The result above is still not branchless. What we're after is this, but with SSE instructions:

unsigned char mask, outp;

*ref_dyn &= includemask & ~(refdynzero | refdyntimer | outzero);

mask = includemask & ~(refdynzero | refdyntimer) & outzero;
outp = (*ref + *image_virgin) / 2;
*ref = (*ref & ~mask) | (outp & mask);

mask = includemask & ~((refdyntimer | outzero) & ~refdynzero);
*ref_dyn = (*ref_dyn & ~mask) | ((*ref_dyn + 1) & mask);

mask = includemask & ~(refdyntimer & ~refdynzero);
*ref = (*image_virgin & ~mask) | (*ref & mask);

Notice how we changed logical operations to bitwise operations here, on the assumption (true with SSE) that the masks will be either 0x00 or 0xFF. Running this in the test jig shows that it gives identical results to the original code, but is around 4× slower, depending on platform. I actually found that disappointing since I thought the autovectorizer would eat this for lunch.

End result

The final results can be seen at my GitHub repository, specifically in this file.

Because this code is not portable beyond x86, but Motion is commonly deployed on small ARM servers like the Raspberry Pi, I did some tests to see whether I could rewrite the algorithms using GCC's architecture-agnostic vector extensions. My proof-of-concept shows that this can be done, but no, it's not a win. It's slower than the "plain" code by four times or so, results vary.

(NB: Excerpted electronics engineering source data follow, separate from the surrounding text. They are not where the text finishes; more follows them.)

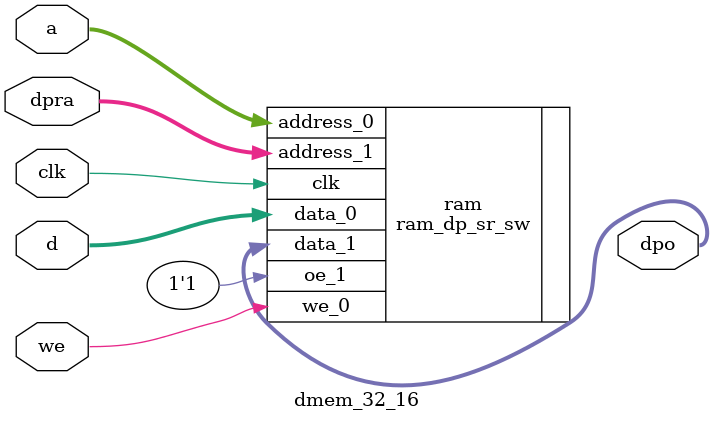
<source format=sv>

`timescale 1ns / 1ns

module dmem_32_16(a, d, dpra, clk, we, dpo)
/* synthesis syn_black_box black_box_pad_pin="a[3:0],d[31:0],dpra[3:0],clk,we,dpo[31:0]" */;
  input [3:0]a;
  input [31:0]d;
  input [3:0]dpra;
  input clk;
  input we;
  output [31:0]dpo;

 ram_dp_sr_sw #(.DATA_WIDTH(32), .ADDR_WIDTH(4)) ram (
.clk(clk)       , // Clock Input
.address_0(a) , // address_0 Input
.data_0(d)    , // data_0 bi-directional
.we_0(we)      , // Write Enable/Read Enable
.address_1(dpra) , // address_1 Input
.oe_1(1'b1),
.data_1(dpo)     // data_1 bi-directional
); 
endmodule

</source>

The SSE intrinsics let you be clever and take advantage of things you can't express in plain C, like saturated subtraction, unpacking, builtin averaging, bitmask extraction and so on. With the vector extensions, the best you can do is spell these functions out in textbook fashion and hope the compiler catches the idiom. But neither GCC nor LLVM at the time of writing seem very sharp, or are not allowed to optimize for them as they would violate the letter of the C standard. So that was a dead end performance-wise.